_AIM OF THE EXERCISE_
Please lay out every line of the material below as a Markdown table with the columns "Row" and "Line", numbering the rows and leaving out blank lines.

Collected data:
-=-=-

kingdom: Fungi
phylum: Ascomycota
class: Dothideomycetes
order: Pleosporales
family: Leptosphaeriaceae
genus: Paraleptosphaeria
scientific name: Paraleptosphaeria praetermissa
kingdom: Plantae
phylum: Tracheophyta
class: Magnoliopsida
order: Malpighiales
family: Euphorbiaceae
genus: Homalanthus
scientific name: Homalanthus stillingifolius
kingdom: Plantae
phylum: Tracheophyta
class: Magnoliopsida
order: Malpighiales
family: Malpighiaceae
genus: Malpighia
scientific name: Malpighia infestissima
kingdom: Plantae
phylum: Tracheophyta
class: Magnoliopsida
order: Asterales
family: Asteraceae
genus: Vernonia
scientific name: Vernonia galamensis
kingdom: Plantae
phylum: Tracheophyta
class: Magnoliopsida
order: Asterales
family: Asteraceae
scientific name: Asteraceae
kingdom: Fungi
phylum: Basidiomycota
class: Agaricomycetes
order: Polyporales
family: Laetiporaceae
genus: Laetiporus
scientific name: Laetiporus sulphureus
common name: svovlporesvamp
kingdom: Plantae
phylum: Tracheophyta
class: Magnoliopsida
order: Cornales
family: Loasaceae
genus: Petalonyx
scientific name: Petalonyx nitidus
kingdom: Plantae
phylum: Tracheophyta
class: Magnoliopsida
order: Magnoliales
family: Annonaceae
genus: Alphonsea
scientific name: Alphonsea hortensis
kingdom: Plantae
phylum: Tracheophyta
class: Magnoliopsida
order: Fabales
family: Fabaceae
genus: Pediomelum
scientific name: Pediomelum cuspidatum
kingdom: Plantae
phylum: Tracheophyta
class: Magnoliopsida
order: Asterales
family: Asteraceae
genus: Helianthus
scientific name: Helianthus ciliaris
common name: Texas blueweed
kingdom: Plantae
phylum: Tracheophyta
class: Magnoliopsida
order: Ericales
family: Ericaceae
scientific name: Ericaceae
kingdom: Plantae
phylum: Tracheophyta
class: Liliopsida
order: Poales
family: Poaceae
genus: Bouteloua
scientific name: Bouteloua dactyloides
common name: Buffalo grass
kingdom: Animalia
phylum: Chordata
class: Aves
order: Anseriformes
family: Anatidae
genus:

-=-=-

_WRITTEN SOLUTION_
| Row | Line |
|---|---|
| 1 | kingdom: Fungi |
| 2 | phylum: Ascomycota |
| 3 | class: Dothideomycetes |
| 4 | order: Pleosporales |
| 5 | family: Leptosphaeriaceae |
| 6 | genus: Paraleptosphaeria |
| 7 | scientific name: Paraleptosphaeria praetermissa |
| 8 | kingdom: Plantae |
| 9 | phylum: Tracheophyta |
| 10 | class: Magnoliopsida |
| 11 | order: Malpighiales |
| 12 | family: Euphorbiaceae |
| 13 | genus: Homalanthus |
| 14 | scientific name: Homalanthus stillingifolius |
| 15 | kingdom: Plantae |
| 16 | phylum: Tracheophyta |
| 17 | class: Magnoliopsida |
| 18 | order: Malpighiales |
| 19 | family: Malpighiaceae |
| 20 | genus: Malpighia |
| 21 | scientific name: Malpighia infestissima |
| 22 | kingdom: Plantae |
| 23 | phylum: Tracheophyta |
| 24 | class: Magnoliopsida |
| 25 | order: Asterales |
| 26 | family: Asteraceae |
| 27 | genus: Vernonia |
| 28 | scientific name: Vernonia galamensis |
| 29 | kingdom: Plantae |
| 30 | phylum: Tracheophyta |
| 31 | class: Magnoliopsida |
| 32 | order: Asterales |
| 33 | family: Asteraceae |
| 34 | scientific name: Asteraceae |
| 35 | kingdom: Fungi |
| 36 | phylum: Basidiomycota |
| 37 | class: Agaricomycetes |
| 38 | order: Polyporales |
| 39 | family: Laetiporaceae |
| 40 | genus: Laetiporus |
| 41 | scientific name: Laetiporus sulphureus |
| 42 | common name: svovlporesvamp |
| 43 | kingdom: Plantae |
| 44 | phylum: Tracheophyta |
| 45 | class: Magnoliopsida |
| 46 | order: Cornales |
| 47 | family: Loasaceae |
| 48 | genus: Petalonyx |
| 49 | scientific name: Petalonyx nitidus |
| 50 | kingdom: Plantae |
| 51 | phylum: Tracheophyta |
| 52 | class: Magnoliopsida |
| 53 | order: Magnoliales |
| 54 | family: Annonaceae |
| 55 | genus: Alphonsea |
| 56 | scientific name: Alphonsea hortensis |
| 57 | kingdom: Plantae |
| 58 | phylum: Tracheophyta |
| 59 | class: Magnoliopsida |
| 60 | order: Fabales |
| 61 | family: Fabaceae |
| 62 | genus: Pediomelum |
| 63 | scientific name: Pediomelum cuspidatum |
| 64 | kingdom: Plantae |
| 65 | phylum: Tracheophyta |
| 66 | class: Magnoliopsida |
| 67 | order: Asterales |
| 68 | family: Asteraceae |
| 69 | genus: Helianthus |
| 70 | scientific name: Helianthus ciliaris |
| 71 | common name: Texas blueweed |
| 72 | kingdom: Plantae |
| 73 | phylum: Tracheophyta |
| 74 | class: Magnoliopsida |
| 75 | order: Ericales |
| 76 | family: Ericaceae |
| 77 | scientific name: Ericaceae |
| 78 | kingdom: Plantae |
| 79 | phylum: Tracheophyta |
| 80 | class: Liliopsida |
| 81 | order: Poales |
| 82 | family: Poaceae |
| 83 | genus: Bouteloua |
| 84 | scientific name: Bouteloua dactyloides |
| 85 | common name: Buffalo grass |
| 86 | kingdom: Animalia |
| 87 | phylum: Chordata |
| 88 | class: Aves |
| 89 | order: Anseriformes |
| 90 | family: Anatidae |
| 91 | genus: |